The Facebook Farm to build young Kenyan farmers
With agriculture as one of the most dominant economic drivers in Kenya, Joseph Macharia set up "Mkulima Young" ("Young Farmer" in Swahili) to build and nurture a growing movement of young Kenyan farmers online.
The Facebook page currently has 33,000 followers to discuss farming techniques, crop varieties, soil productivity and seasonal yields. It tells personal stories of success and grievances, providing photos and interviews - all taken by Macharia's team (who are also all young farmers).
Mkulima Young created online market place to "trade" goods such as crops, livestock, fishlings, and seeds.
Check out Mkulima Young
1. This example is proof that social media has been able to bring fragmented communities together and to engage young people in agriculture.
2. Youth are the perfect teachers to train one another - they just need to platform to do so.
Questions this examples raises:
1. With the average Kenyan Facebook user at 19 years old, how can Facebook and other forms of social media be used to create dialogue and opportunities for enterpreneruship amongst youth?
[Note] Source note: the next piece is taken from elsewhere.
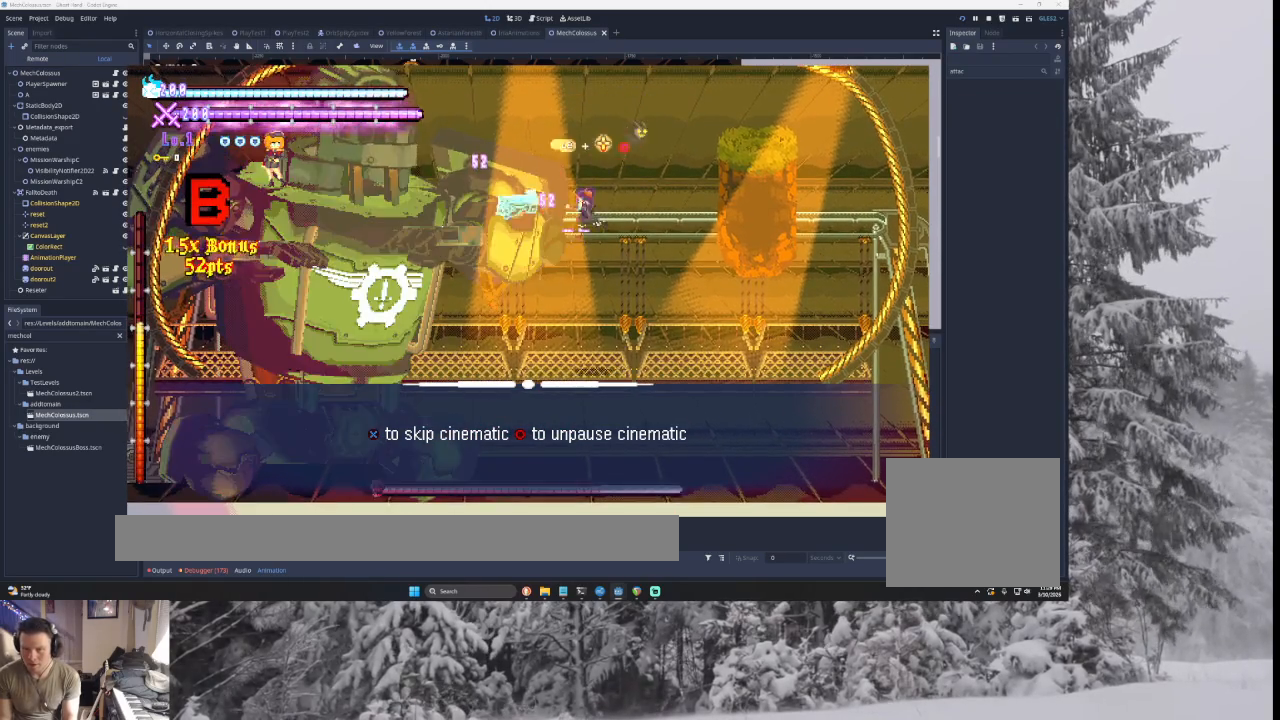
{"buttons": ["TRIANGLE"], "left_stick": "center", "right_stick": "center", "events": [[100, "left_stick", "right"], [133, "CROSS", "up"], [133, "SQUARE", "up"], [433, "TRIANGLE", "down"], [500, "left_stick", "center"]]}
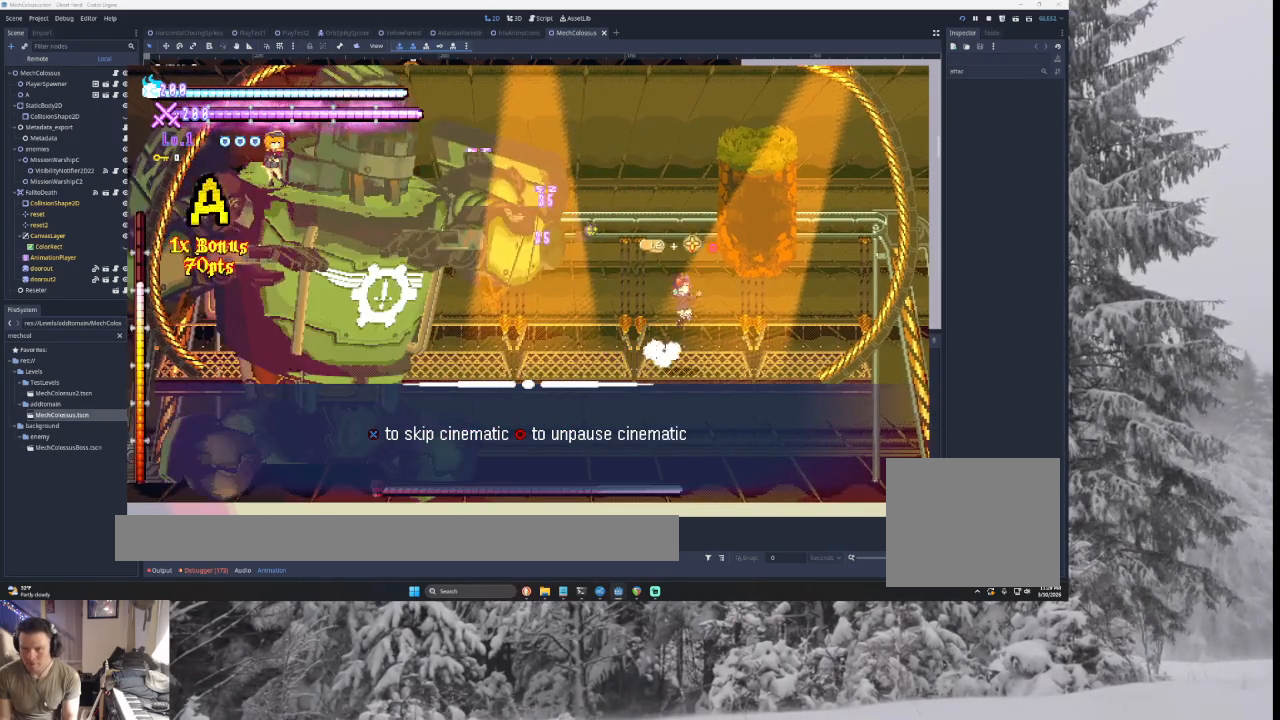
{"buttons": [], "left_stick": "right", "right_stick": "center", "events": [[67, "left_stick", "left"], [133, "L2", "down"], [200, "SQUARE", "down"], [333, "left_stick", "center"], [400, "L2", "up"], [400, "SQUARE", "up"], [400, "TRIANGLE", "up"], [400, "left_stick", "right"]]}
2. How else can the concept of an online trade platform be used? Perhaps an opportunity to spur business ideas, skills trading, equipment sharing, etc.
3. Some more food for thought - Would a similar project work best if it's owned by regional champions like Joseph Marcharia, or could there be a way to get the international community involved? Similar to "
WeFarm" where rural farmers with no access to the internet send questions via text, volunteers translate this information in a centralized database, and farmers with internet around the world can respond to these quesitons.